Internal auditors can add value by selecting audits that contribute to achievement of strategic objectives.
Organizations exist to provide value for their stakeholders, and increasing that value requires businesses to accept appropriate risks. But which risks? And how much uncertainty is too much? To make those decisions, management must evaluate and balance growth opportunities, goals, related risks, and effective deployment of resources, while never taking their eyes off the strategy and enterprise objectives.

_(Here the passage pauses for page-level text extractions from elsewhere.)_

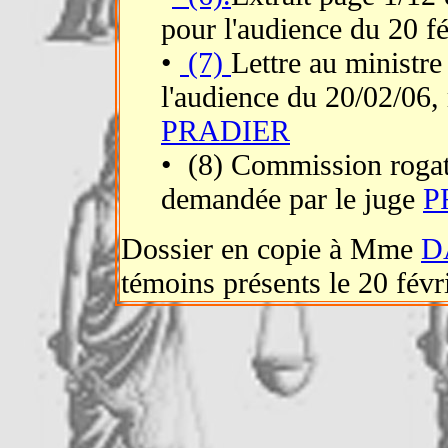
pour l'audience du 20 f
•
(7)
Lettre au ministre 
l'audience du 20/02/06, 
PRADIER
• (8) Commission rogat
demandée par le juge
P
Dossier en copie à Mme
D
témoins présents le 20 févr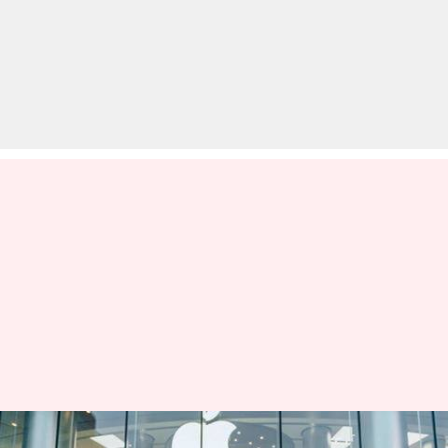
चीन के दो इंजीनियरिंग छात्रों ने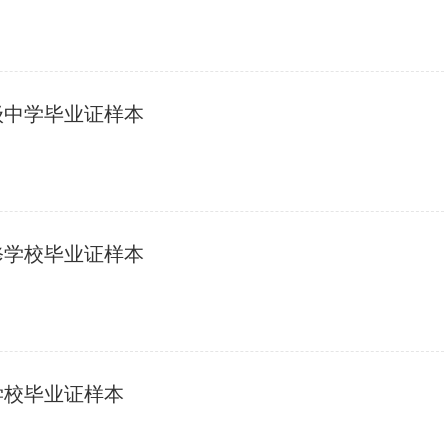
级中学毕业证样本
修学校毕业证样本
学校毕业证样本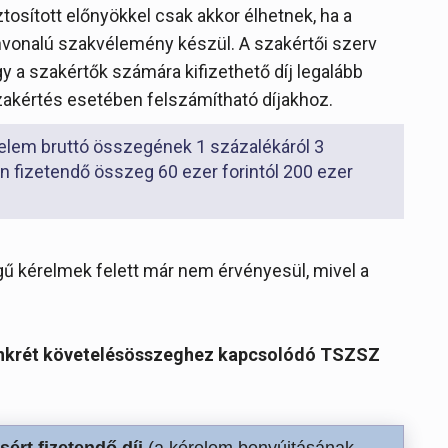
osított előnyökkel csak akkor élhetnek, ha a
vonalú szakvélemény készül. A szakértői szerv
 a szakértők számára kifizethető díj legalább
zakértés esetében felszámítható díjakhoz.
érelem bruttó összegének 1 százalékáról 3
n fizetendő összeg 60 ezer forintól 200 ezer
egű kérelmek felett már nem érvényesül, mivel a
onkrét követelésösszeghez kapcsolódó TSZSZ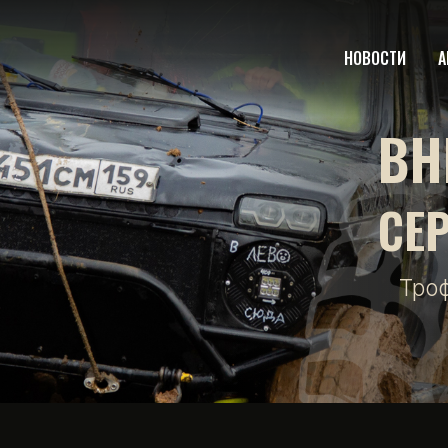
НОВОСТИ
А
ВН
СЕ
Тро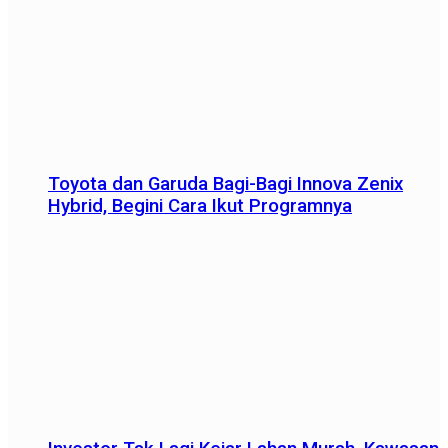
Toyota dan Garuda Bagi-Bagi Innova Zenix
Hybrid, Begini Cara Ikut Programnya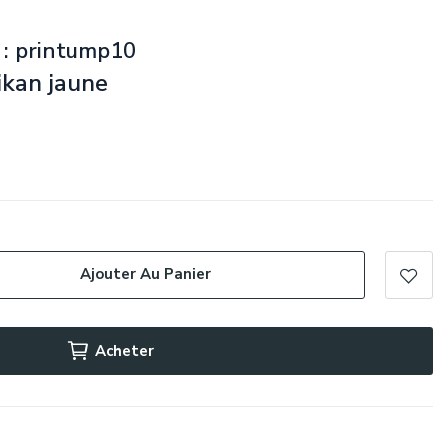
 : printump10
ikan jaune
Ajouter Au Panier
Acheter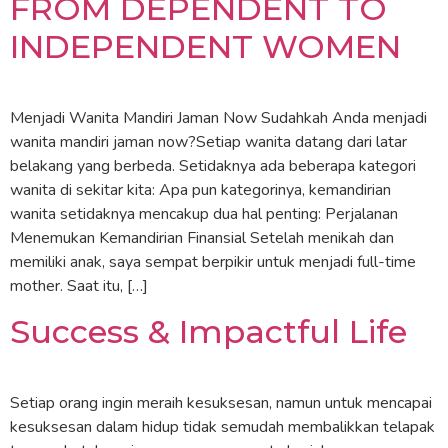
FROM DEPENDENT TO
INDEPENDENT WOMEN
Menjadi Wanita Mandiri Jaman Now Sudahkah Anda menjadi
wanita mandiri jaman now?Setiap wanita datang dari latar
belakang yang berbeda. Setidaknya ada beberapa kategori
wanita di sekitar kita: Apa pun kategorinya, kemandirian
wanita setidaknya mencakup dua hal penting: Perjalanan
Menemukan Kemandirian Finansial Setelah menikah dan
memiliki anak, saya sempat berpikir untuk menjadi full-time
mother. Saat itu, […]
Success & Impactful Life
Setiap orang ingin meraih kesuksesan, namun untuk mencapai
kesuksesan dalam hidup tidak semudah membalikkan telapak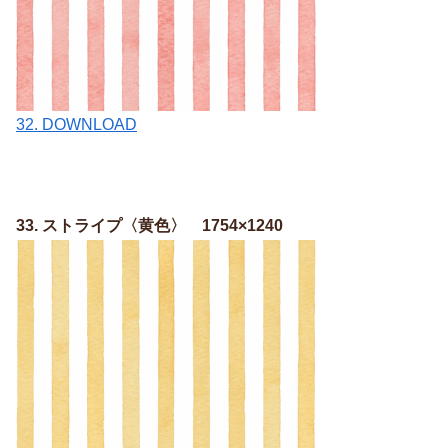
32. DOWNLOAD
33. ストライプ〈黄色〉 1754×1240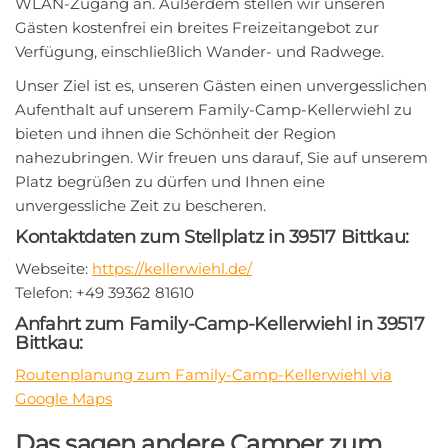
WLAN-Zugang an. Außerdem stellen wir unseren
Gästen kostenfrei ein breites Freizeitangebot zur
Verfügung, einschließlich Wander- und Radwege.
Unser Ziel ist es, unseren Gästen einen unvergesslichen
Aufenthalt auf unserem Family-Camp-Kellerwiehl zu
bieten und ihnen die Schönheit der Region
nahezubringen. Wir freuen uns darauf, Sie auf unserem
Platz begrüßen zu dürfen und Ihnen eine
unvergessliche Zeit zu bescheren.
Kontaktdaten zum Stellplatz in 39517 Bittkau:
Webseite:
https://kellerwiehl.de/
Telefon: +49 39362 81610
Anfahrt zum Family-Camp-Kellerwiehl in 39517
Bittkau:
Routenplanung zum Family-Camp-Kellerwiehl via
Google Maps
Das sagen andere Camper zum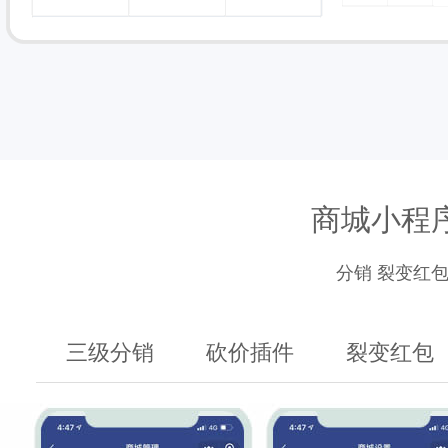
商城小程
分销 裂变红包
三级分销
砍价插件
裂变红包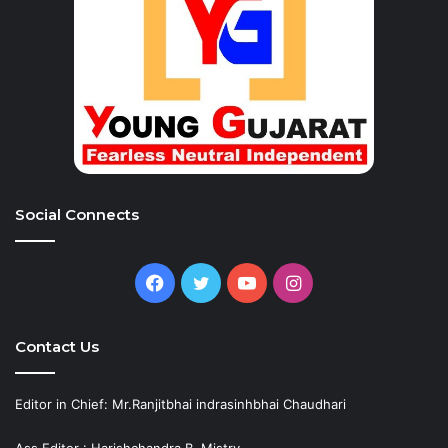
Social Connects
Facebook
Twitter
YouTube
Instagram
Contact Us
Editor in Chief: Mr.Ranjitbhai indrasinhbhai Chaudhari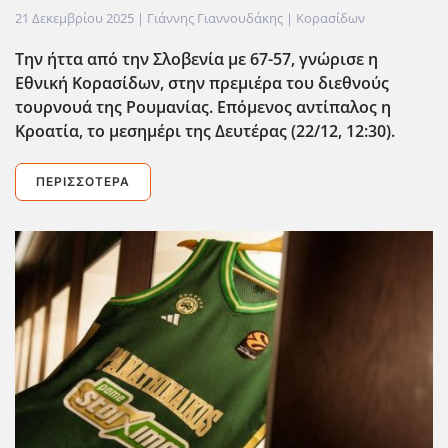
21 Δεκεμβρίου 2025
| Γιάννης Γιαννουδάκης |
Κορασίδων
Την ήττα από την Σλοβενία με 67-57, γνώρισε η
Εθνική Κορασίδων, στην πρεμιέρα του διεθνούς
τουρνουά της Ρουμανίας. Επόμενος αντίπαλος η
Κροατία, το μεσημέρι της Δευτέρας (22/12, 12:30).
ΠΕΡΙΣΣΌΤΕΡΑ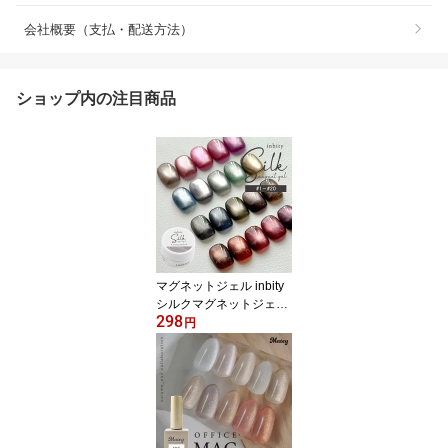
会社概要（支払・配送方法）
ショップ内の注目商品
マグネットジェル inbity
シルクマグネットジェル
298
コンテナタイプ 3g 8ミク
円
ロン ジェルネイル カラ
ージェル 微粒子 マグネ
ット ジェル 磁石 ネイル
爪 マグネットネイル ネ
イルアート キャットアイ
ラメ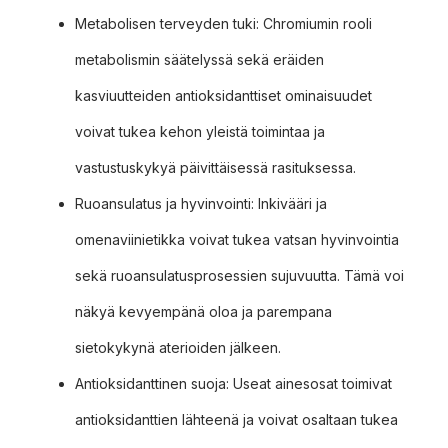
Metabolisen terveyden tuki: Chromiumin rooli
metabolismin säätelyssä sekä eräiden
kasviuutteiden antioksidanttiset ominaisuudet
voivat tukea kehon yleistä toimintaa ja
vastustuskykyä päivittäisessä rasituksessa.
Ruoansulatus ja hyvinvointi: Inkivääri ja
omenaviinietikka voivat tukea vatsan hyvinvointia
sekä ruoansulatusprosessien sujuvuutta. Tämä voi
näkyä kevyempänä oloa ja parempana
sietokykynä aterioiden jälkeen.
Antioksidanttinen suoja: Useat ainesosat toimivat
antioksidanttien lähteenä ja voivat osaltaan tukea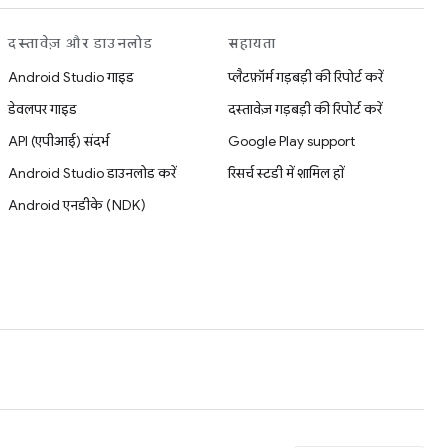
दस्तावेज़ और डाउनलोड
सहायता
Android Studio गाइड
प्लैटफ़ॉर्म गड़बड़ी की रिपोर्ट करें
डेवलपर गाइड
दस्तावेज़ गड़बड़ी की रिपोर्ट करें
API (एपीआई) संदर्भ
Google Play support
Android Studio डाउनलोड करें
रिसर्च स्टडी में शामिल हों
Android एनडीके (NDK)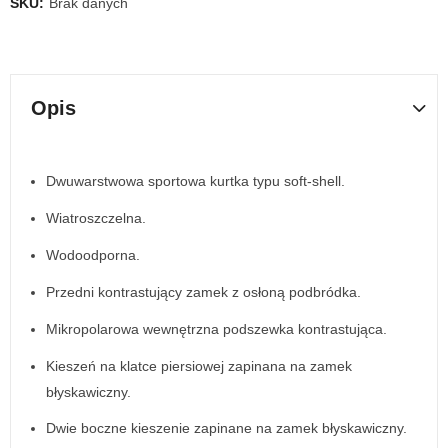
SKU:
Brak danych
Opis
Dwuwarstwowa sportowa kurtka typu soft-shell.
Wiatroszczelna.
Wodoodporna.
Przedni kontrastujący zamek z osłoną podbródka.
Mikropolarowa wewnętrzna podszewka kontrastująca.
Kieszeń na klatce piersiowej zapinana na zamek
błyskawiczny.
Dwie boczne kieszenie zapinane na zamek błyskawiczny.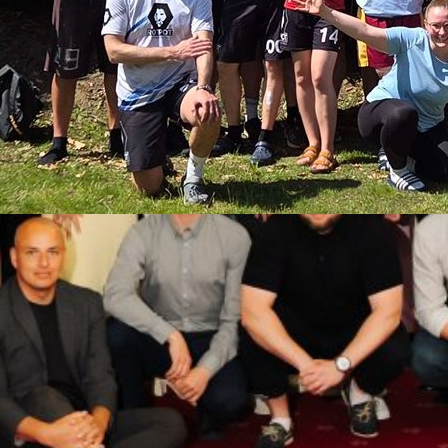
rten Spirit-Workshops
eams RotPot vom MTV Braunschweig zum Workshop
. Mai 2026 konnte ich in der Jugendherberge
iger Ultimate-Team RotPot einen Spirit-Workshop
 einer neuen Angebotsreihe darstellt. Je Workshop
sprache nur zwei der fünf Kompetenzbereiche des
 In diesem…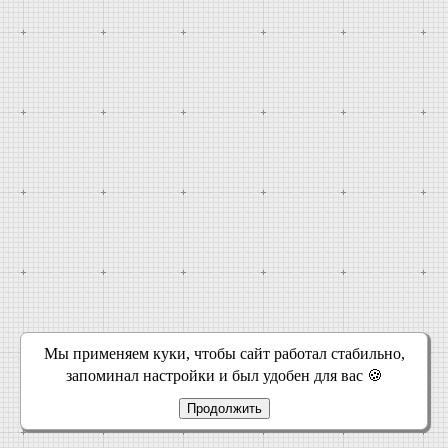
Мы применяем куки, чтобы сайт работал стабильно,
запоминал настройки и был удобен для вас 🍪
Продолжить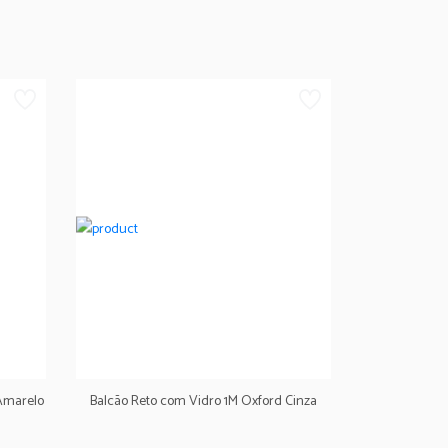
 Amarelo
Balcão Reto com Vidro 1M Oxford Cinza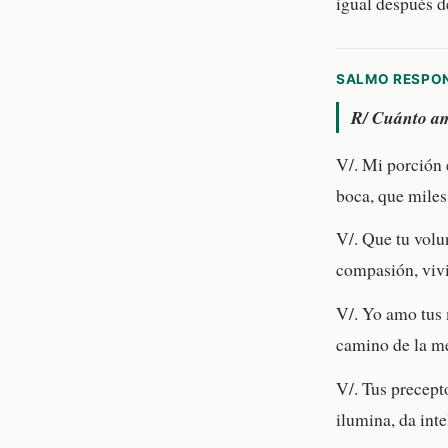
igual después de
SALMO RESPO
R/
Cuánto amo
V/. Mi porción 
boca, que miles
V/. Que tu volu
compasión, vivir
V/. Yo amo tus 
camino de la me
V/. Tus precept
ilumina, da inte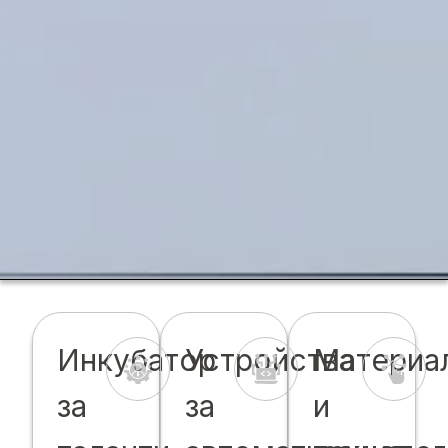
Инкубатор
Устройства
Материа
за
за
и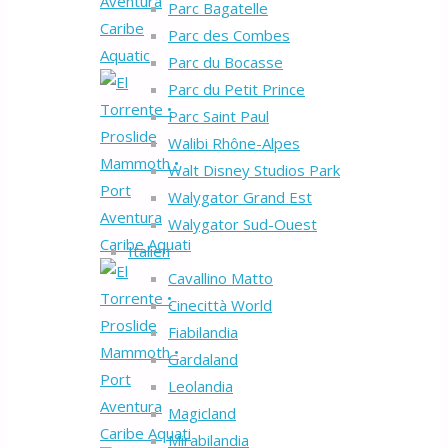
Parc Bagatelle
Parc des Combes
Parc du Bocasse
Parc du Petit Prince
Parc Saint Paul
Walibi Rhône-Alpes
Walt Disney Studios Park
Walygator Grand Est
Walygator Sud-Ouest
Italien
Cavallino Matto
Cinecittà World
Fiabilandia
Gardaland
Leolandia
Magicland
Mirabilandia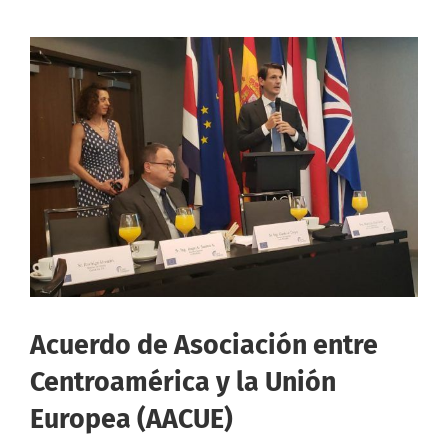
Acuerdo de Asociación entre
Centroamérica y la Unión
Europea (AACUE)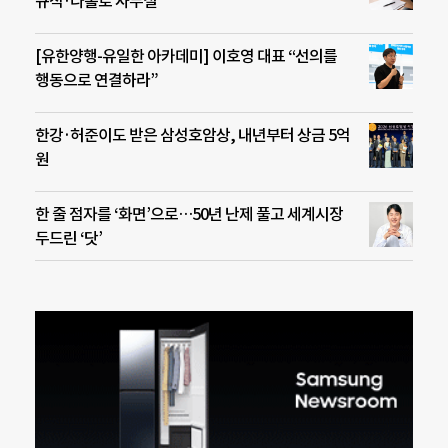
규직·나홀로 사무실”
[유한양행-유일한 아카데미] 이호영 대표 “선의를
행동으로 연결하라”
한강·허준이도 받은 삼성호암상, 내년부터 상금 5억
원
한 줄 점자를 ‘화면’으로…50년 난제 풀고 세계시장
두드린 ‘닷’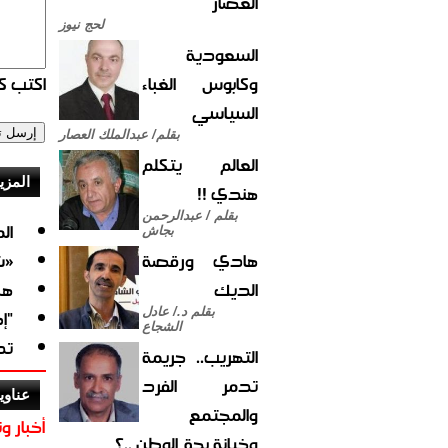
العصار
لحج نيوز
السعودية
وكابوس الغباء
اكتب كو
السياسي
بقلم/ عبدالملك العصار
العالم يتكلم
المزي
هندي !!
بقلم / عبدالرحمن
ال
بجاش
هادي ورقصة
«ش
الديك
هك
بقلم د./ عادل
"إ
الشجاع
تد
التهريب.. جريمة
تدمر الفرد
عناوي
والمجتمع
أخبار وت
وخيانة بحق الوطن ..؟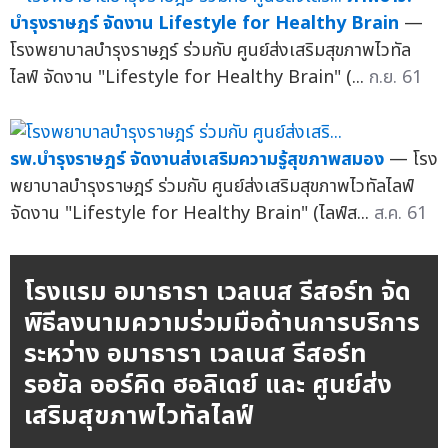
บำรุงราษฎร์ จัดงาน Lifestyle for Healthy Brain
—
โรงพยาบาลบำรุงราษฎร์ ร่วมกับ ศูนย์ส่งเสริมสุขภาพไวทัล
ไลฟ์ จัดงาน "Lifestyle for Healthy Brain" (...
ก.ย. 61
รพ.บำรุงราษฎร์ จัดงานส่งเสริมความรู้สุขภาพสมอง
— โรง
พยาบาลบำรุงราษฎร์ ร่วมกับ ศูนย์ส่งเสริมสุขภาพไวทัลไลฟ์
จัดงาน "Lifestyle for Healthy Brain" (ไลฟ์ส...
ส.ค. 61
โรงแรม อมาธารา เวลเนส รีสอร์ท จัด
พิธีลงนามความร่วมมือด้านการบริการ
ระหว่าง อมาธารา เวลเนส รีสอร์ท
รอยัล ออร์คิด ฮอลิเดย์ และ ศูนย์ส่ง
เสริมสุขภาพไวทัลไลฟ์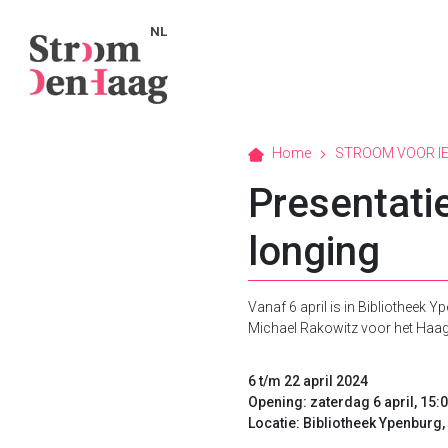
NL
Home
STROOM VOOR I
Presentati
longing
Vanaf 6 april is in Bibliotheek Y
Michael Rakowitz voor het Haag
6 t/m 22 april 2024
Opening: zaterdag 6 april, 15:
Locatie: Bibliotheek Ypenburg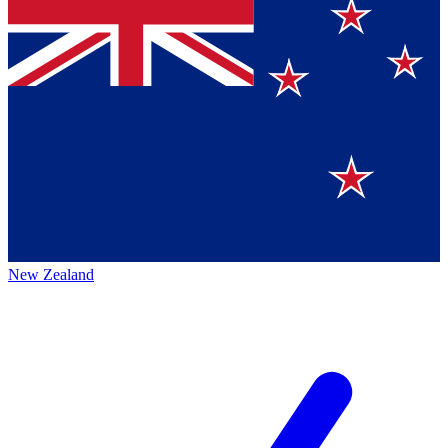
New Zealand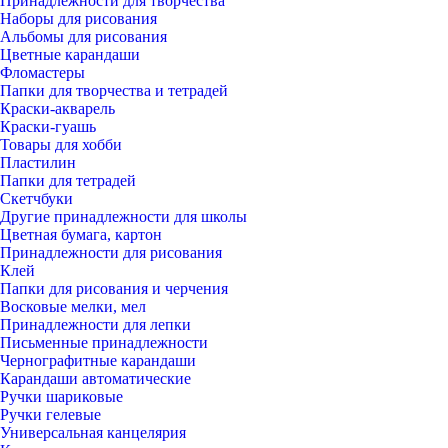
Принадлежности для творчества
Наборы для рисования
Альбомы для рисования
Цветные карандаши
Фломастеры
Папки для творчества и тетрадей
Краски-акварель
Краски-гуашь
Товары для хобби
Пластилин
Папки для тетрадей
Скетчбуки
Другие принадлежности для школы
Цветная бумага, картон
Принадлежности для рисования
Клей
Папки для рисования и черчения
Восковые мелки, мел
Принадлежности для лепки
Письменные принадлежности
Чернографитные карандаши
Карандаши автоматические
Ручки шариковые
Ручки гелевые
Универсальная канцелярия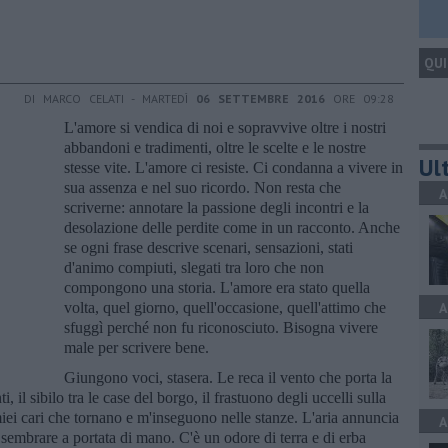
QUI
DI MARCO CELATI - MARTEDÌ
06 SETTEMBRE 2016
ORE 09:28
L'amore si vendica di noi e sopravvive oltre i nostri
abbandoni e tradimenti, oltre le scelte e le nostre
Ult
stesse vite. L'amore ci resiste. Ci condanna a vivere in
sua assenza e nel suo ricordo. Non resta che
A
scriverne: annotare la passione degli incontri e la
desolazione delle perdite come in un racconto. Anche
se ogni frase descrive scenari, sensazioni, stati
d'animo compiuti, slegati tra loro che non
compongono una storia. L'amore era stato quella
volta, quel giorno, quell'occasione, quell'attimo che
A
sfuggì perché non fu riconosciuto. Bisogna vivere
male per scrivere bene.
Giungono voci, stasera. Le reca il vento che porta la
i, il sibilo tra le case del borgo, il frastuono degli uccelli sulla
iei cari che tornano e m'inseguono nelle stanze. L'aria annuncia
A
sembrare a portata di mano. C'è un odore di terra e di erba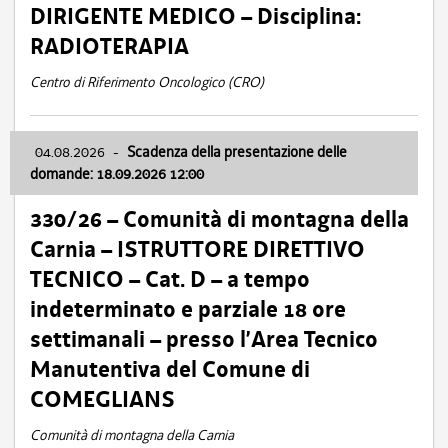
DIRIGENTE MEDICO – Disciplina:
RADIOTERAPIA
Centro di Riferimento Oncologico (CRO)
04.08.2026
-
Scadenza della presentazione delle
domande: 18.09.2026 12:00
330/26 – Comunità di montagna della
Carnia – ISTRUTTORE DIRETTIVO
TECNICO – Cat. D – a tempo
indeterminato e parziale 18 ore
settimanali – presso l’Area Tecnico
Manutentiva del Comune di
COMEGLIANS
Comunità di montagna della Carnia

Clearly, internal audit has an important role to play in this process. Yet some internal auditors are torn between performing traditional internal audit activities — the time-honored “tick and tie” procedures — and activities that contribute more directly to value creation. “Both those activities are important,” says Larry Baker, a senior leader in internal audit, enterprise risk management, and strategic planning in Oklahoma City. “Even when management is convinced the organization is doing everything possible to ensure that a process is working effectively, internal audit still needs to do an independent audit of the controls that make management feel so comfortable.”
However, in any business, time and resources are limited, and internal auditors who wish to serve as trusted advisors to the organization must ensure their efforts provide maximum return on investment. Priorities must be set. For some internal auditors, the act of prioritization may necessitate a fresh look at what matters most to the business.
Identifying the “Right” Risks
Bill Watts, partner at Crowe Horwath in Columbus, Ohio, recalls a time more than a decade ago when the approach to determining what to audit was not as thoughtful as it is today. Audits tended to be very structured and repeatable. Then came the U.S. Sarbanes-Oxley Act of 2002, which indirectly caused companies to re-examine their control structures and how to improve controls, leading to evolution in other areas. “Internal auditors today must think more broadly, across the enterprise,” he notes. “Where is the company strategy focused, what are the major initiatives, and where is the money being spent? Those answers tell you what’s important to the entity, and that’s where internal audit should focus.”